- ENUNCIADO: Enumera todas las personas que el texto sobre Hannah Arendt menciona por su nombre, en el orden en que aparecen por primera vez.
+++ TEXTO PROPORCIONADO +++
Acaban de estrenar en Madrid la película Hannah Arendt de la realizadora alemana
Margarethe von Trotta, sobre el episodio de la vida de Arendt relacionado con el
secuestro de Eichmann en Argentina por los servicios secretos del nuevo Estado de
Israel y su posterior juicio y ejecución. Juicio al que asistió Hannah Arendt
en Israel en calidad de corresponsal de un periódico norteamericano. La
publicación de los reportajes y la posterior publicación del libro que
describía los hechos referidos, le acarreó no pocas complicaciones y
enemistades entre sus amigos y compatriotas judíos, que no compartieron ni
alcanzaron a comprender su punto de vista expresado en el libro Eichmann en Jerusalén.
Arendt era judía y fue alumna brillante y amante
de Heidegger en Berlín. La acomodaticia
postura de Heidegger respecto del Tercer Reich es bien conocida. Por lo que
respecta a Arendt, fue internada en un campo de detención francés, consiguiendo
un visado hacia los Estados Unidos y, librándose así, milagrosamente, de un fin
más que previsible.
Eichmann fue un burócrata intermedio dentro de la
organización de la Alemania
nazi y, en concreto, en las S.S. de Himmler, cuyo cometido era la organización
de la deportación de los judíos de Alemania y de Europa. Eichmann, en la
apreciación de Arendt, era un individuo vulgar , un individuo mediocre que se
limitaba a cumplir órdenes de su jerarquía y de su Führer, sin discutirlas y
sin plantearse su legitimidad o su moral, porque eso era lo legal y lo
contrario hubiera sido inconcebible, como él mismo declaró en el juicio. Por lo
tanto, Eichmann no era simplemente un monstruo sino un individuo corriente que
cumplía órdenes monstruosas. Fue lo que Arendt bautizó como la Banalidad del Mal (acuñación que tuvo fortuna).
+++ LÍNEAS DE DATOS +++
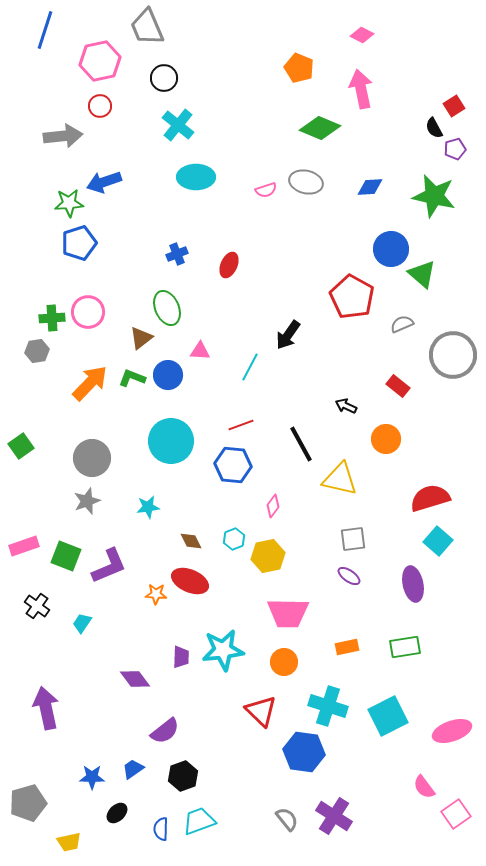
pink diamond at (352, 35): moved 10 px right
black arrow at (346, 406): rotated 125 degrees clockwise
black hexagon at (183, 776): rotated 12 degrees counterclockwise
+++
- RESPUESTA CORRECTA: Hannah Arendt, Margarethe von Trotta, Eichmann, Heidegger, Himmler